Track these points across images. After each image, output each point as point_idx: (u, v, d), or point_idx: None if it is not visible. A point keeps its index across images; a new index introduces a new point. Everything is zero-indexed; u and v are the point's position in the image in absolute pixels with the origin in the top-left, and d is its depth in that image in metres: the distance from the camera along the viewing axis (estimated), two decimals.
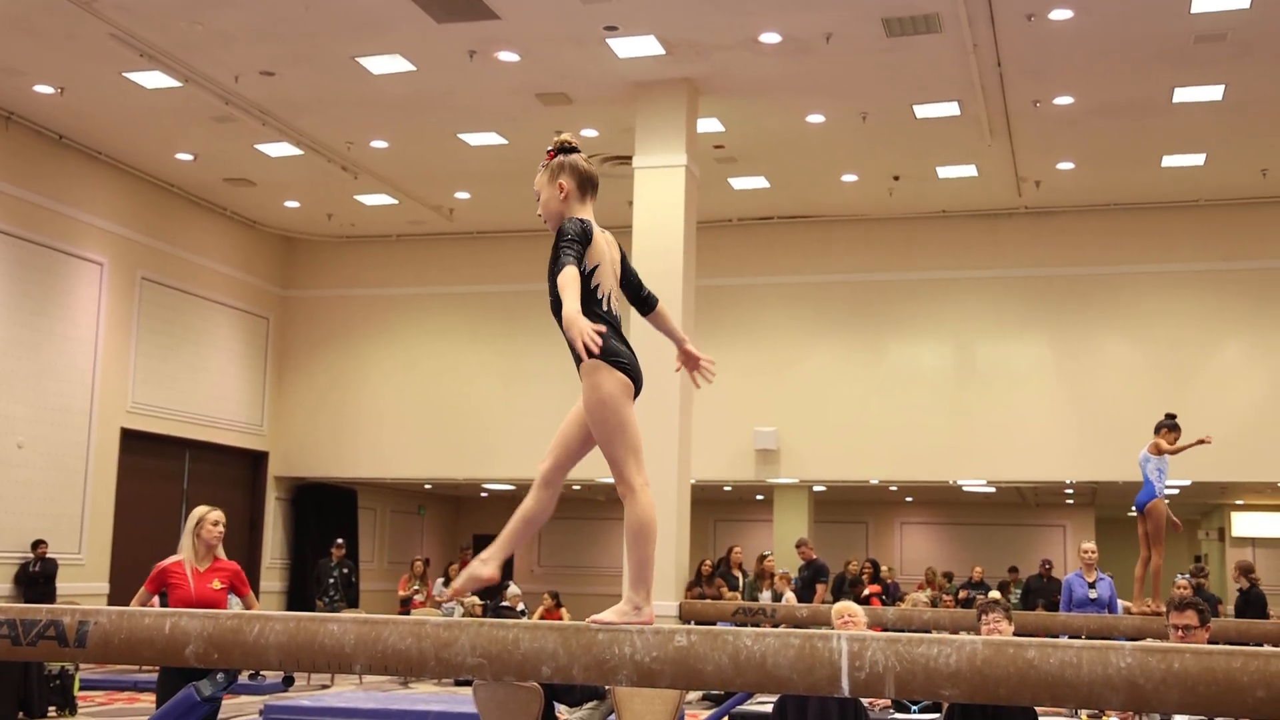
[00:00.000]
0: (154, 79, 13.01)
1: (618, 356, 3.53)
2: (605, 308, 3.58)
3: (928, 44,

* REQUIREMENT:
Pictures excluded, quote all the data above exactly.

* ANSWER AREA:
Track these points across images. After each image, output each point as point_idx: (u, v, d), or point_idx: None if it is not visible. A point keeps its index across images; a new index introduces a new point. Everything is zero-indexed; u and v are the point's position in the image in absolute pixels with the origin in the top-left, and d is its depth in that image in metres: the distance from the camera along the viewing axis (estimated), two decimals.
[00:00.000]
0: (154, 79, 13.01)
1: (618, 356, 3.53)
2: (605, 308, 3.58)
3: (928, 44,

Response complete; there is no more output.